Addressing these combined issues of complexity and of wickedness is going to require a particular kind of intervention, a particular kind of solution. We are now realising that food security – much like the issue of climate change – is what’s known as a collective-action problem, a problem that involves multiple stakeholders, and will require collective action from all of these stakeholders. One example that is foremost in our minds, for instance, is how we manage the current drought in the Western Cape; if individuals don’t manage their water consumption, then all in the Western Cape are all going to suffer.

We will have to think of new ways of doing business. For instance, if we continue to accept the promotion the consumption of unhealthy foods and beverages – foods whose consumption will lead to problems of overweight, such as diabetes and cardiovascular disease  – that will have longtermconsequences for the economy as a whole. This is likely to mean that we will all have to pay more for the National Health Insurance System when it is introduced as there will be more people who are living with nutrition-related non-communicable diseases.

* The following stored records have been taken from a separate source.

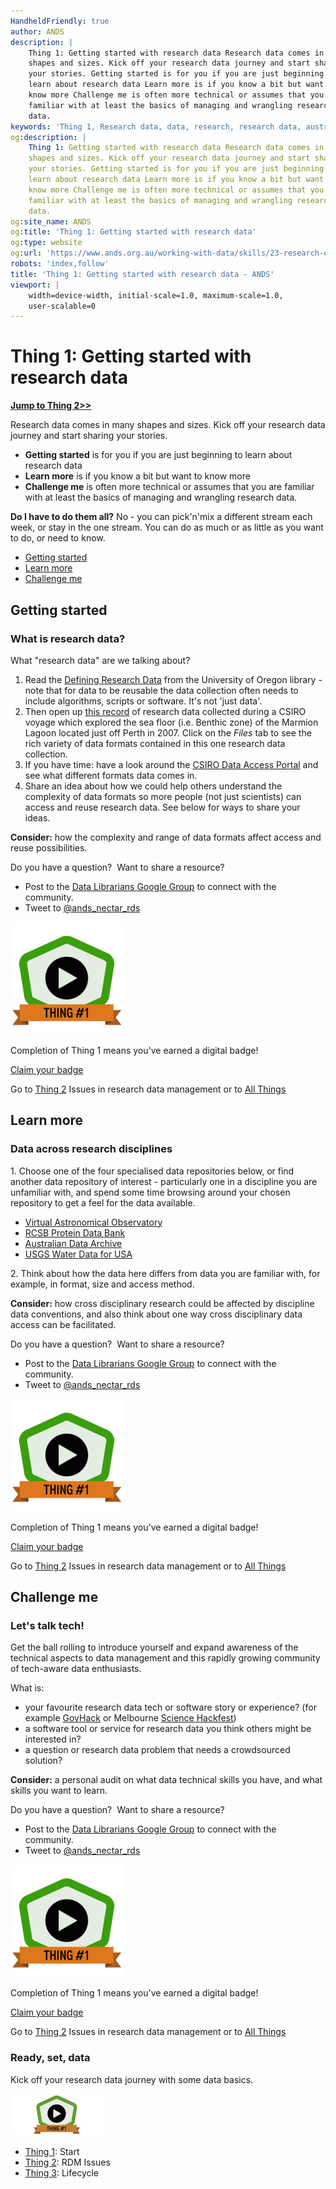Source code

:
 ```yaml
---
HandheldFriendly: true
author: ANDS
description: |
    Thing 1: Getting started with research data Research data comes in many
    shapes and sizes. Kick off your research data journey and start sharing
    your stories. Getting started is for you if you are just beginning to
    learn about research data Learn more is if you know a bit but want to
    know more Challenge me is often more technical or assumes that you are
    familiar with at least the basics of managing and wrangling research
    data.
keywords: 'Thing 1, Research data, data, research, research data, australia'
og:description: |
    Thing 1: Getting started with research data Research data comes in many
    shapes and sizes. Kick off your research data journey and start sharing
    your stories. Getting started is for you if you are just beginning to
    learn about research data Learn more is if you know a bit but want to
    know more Challenge me is often more technical or assumes that you are
    familiar with at least the basics of managing and wrangling research
    data.
og:site_name: ANDS
og:title: 'Thing 1: Getting started with research data'
og:type: website
og:url: 'https://www.ands.org.au/working-with-data/skills/23-research-data-things/all23/thing-1'
robots: 'index,follow'
title: 'Thing 1: Getting started with research data - ANDS'
viewport: |
    width=device-width, initial-scale=1.0, maximum-scale=1.0,
    user-scalable=0
---
```

# Thing 1: Getting started with research data

**[Jump to Thing 2&gt;&gt;](thing-2.md)**

Research data comes in many shapes and sizes. Kick off your research
data journey and start sharing your stories.

-   **Getting started** is for you if you are just beginning to learn
    about research data
-   **Learn more** is if you know a bit but want to know more
-   **Challenge me** is often more technical or assumes that you are
    familiar with at least the basics of managing and wrangling research
    data.

**Do I have to do them all?** No - you can pick'n'mix a different stream
each week, or stay in the one stream. You can do as much or as little as
you want to do, or need to know.

* [Getting started](#getting-started)
* [Learn more](#learn-more)
* [Challenge me](#challenge-me)

## Getting started

### What is research data?

What "research data" are we talking about?

1.  Read the [Defining Research
    Data](https://library.uoregon.edu/datamanagement/datadefined) from
    the University of Oregon library - note that for data to be reusable
    the data collection often needs to include algorithms, scripts or
    software. It's not 'just data'.
2.  Then open up [this record](http://doi.org/10.4225/08/51145B02F20A8)
    of research data collected during a CSIRO voyage which explored the
    sea floor (i.e. Benthic zone) of the Marmion Lagoon located just off
    Perth in 2007. Click on the *Files* tab to see the rich variety of
    data formats contained in this one research data collection.
3.  If you have time: have a look around the [CSIRO Data Access
    Portal](https://data.csiro.au/) and see what different formats data
    comes in.
4.  Share an idea about how we could help others understand the
    complexity of data formats so more people (not just scientists) can
    access and reuse research data. See below for ways to share your
    ideas.

**Consider:** how the complexity and range of data formats affect access
and reuse possibilities.

Do you have a question?  Want to share a resource?

-   Post to the [Data Librarians Google Group](https://plus.google.com/u/0/communities/105455769899183786145)
    to connect with the community.
-   Tweet to [@ands\_nectar\_rds](http://twitter.com/ands_nectar_rds "ANDS Nectar RDS on Twitter")

![thing1 credly badge](../images/Badge-thing1.png)

Completion of Thing 1 means you've earned a digital badge!

[Claim your badge](https://credly.com/claim/65861/085-033C-95D)

Go to [Thing 2](thing-2.md "thing 2")
Issues in research data management or to [All Things](index.md)

## Learn more

### Data across research disciplines

1\. Choose one of the four specialised data repositories below, or find
another data repository of interest - particularly one in a discipline
you are unfamiliar with, and spend some time browsing around your chosen
repository to get a feel for the data available.

-   [Virtual Astronomical
    Observatory](http://www.virtualobservatory.org/)
-   [RCSB Protein Data Bank](http://www.rcsb.org/pdb/home/home.do)
-   [Australian Data Archive](https://www.ada.edu.au/)
-   [USGS Water Data for USA](http://waterdata.usgs.gov/nwis)

2\. Think about how the data here differs from data you are familiar
with, for example, in format, size and access method.

**Consider:** how cross disciplinary research could be affected by
discipline data conventions, and also think about one way cross
disciplinary data access can be facilitated.

Do you have a question?  Want to share a resource?

-   Post to the [Data Librarians Google Group](https://plus.google.com/u/0/communities/105455769899183786145)
    to connect with the community.
-   Tweet to [@ands\_nectar\_rds](http://twitter.com/ands_nectar_rds "ANDS Nectar RDS on Twitter")

![thing1 credly badge](../images/Badge-thing1.png)

Completion of Thing 1 means you've earned a digital badge!

[Claim your badge](https://credly.com/claim/65861/085-033C-95D)

Go to [Thing 2](thing-2.md "thing 2")
Issues in research data management or to [All Things](index.md)

## Challenge me

### Let's talk tech!

Get the ball rolling to introduce yourself and expand awareness of the
technical aspects to data management and this rapidly growing community
of tech-aware data enthusiasts.

What is:

-   your favourite research data tech or software story or experience?
    (for example [GovHack](https://www.govhack.org/) or Melbourne
    [Science Hackfest](http://sciencehackau.github.io/melbourne/))
-   a software tool or service for research data you think others might
    be interested in?
-   a question or research data problem that needs a crowdsourced
    solution?

**Consider:** a personal audit on what data technical skills you have,
and what skills you want to learn.

Do you have a question?  Want to share a resource?

-   Post to the [Data Librarians Google Group](https://plus.google.com/u/0/communities/105455769899183786145)
    to connect with the community.
-   Tweet to [@ands\_nectar\_rds](http://twitter.com/ands_nectar_rds "ANDS Nectar RDS on Twitter")

![thing1 credly badge](../images/Badge-thing1.png)

Completion of Thing 1 means you've earned a digital badge!

[Claim your badge](https://credly.com/claim/65861/085-033C-95D)

Go to [Thing 2](thing-2.md)
Issues in research data management or to [All Things](index.md)

### Ready, set, data

Kick off your research data journey with some data basics.

![23T-Badge Thing 1](../images/23T-Badge-thing1.png)

* [Thing 1](thing-1.md "Thing 1"): Start
* [Thing 2](thing-2.md "Thing 2"): RDM Issues
* [Thing 3](thing-3.md "Thing 3"): Lifecycle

Consequently even though the different stakeholders in the food system may not all agree on the causes of the problem or even the nature of the solution, finding a way forward will demand collective action. It will require partnering, often with groups that may find it difficult to form such partnerships. While we may not all be happy or benefit from the solution – one person or business may benefit or lose more than the other – we will have to understand that if we don’t deal with food insecurity, the consequences will be negative for all South Africans.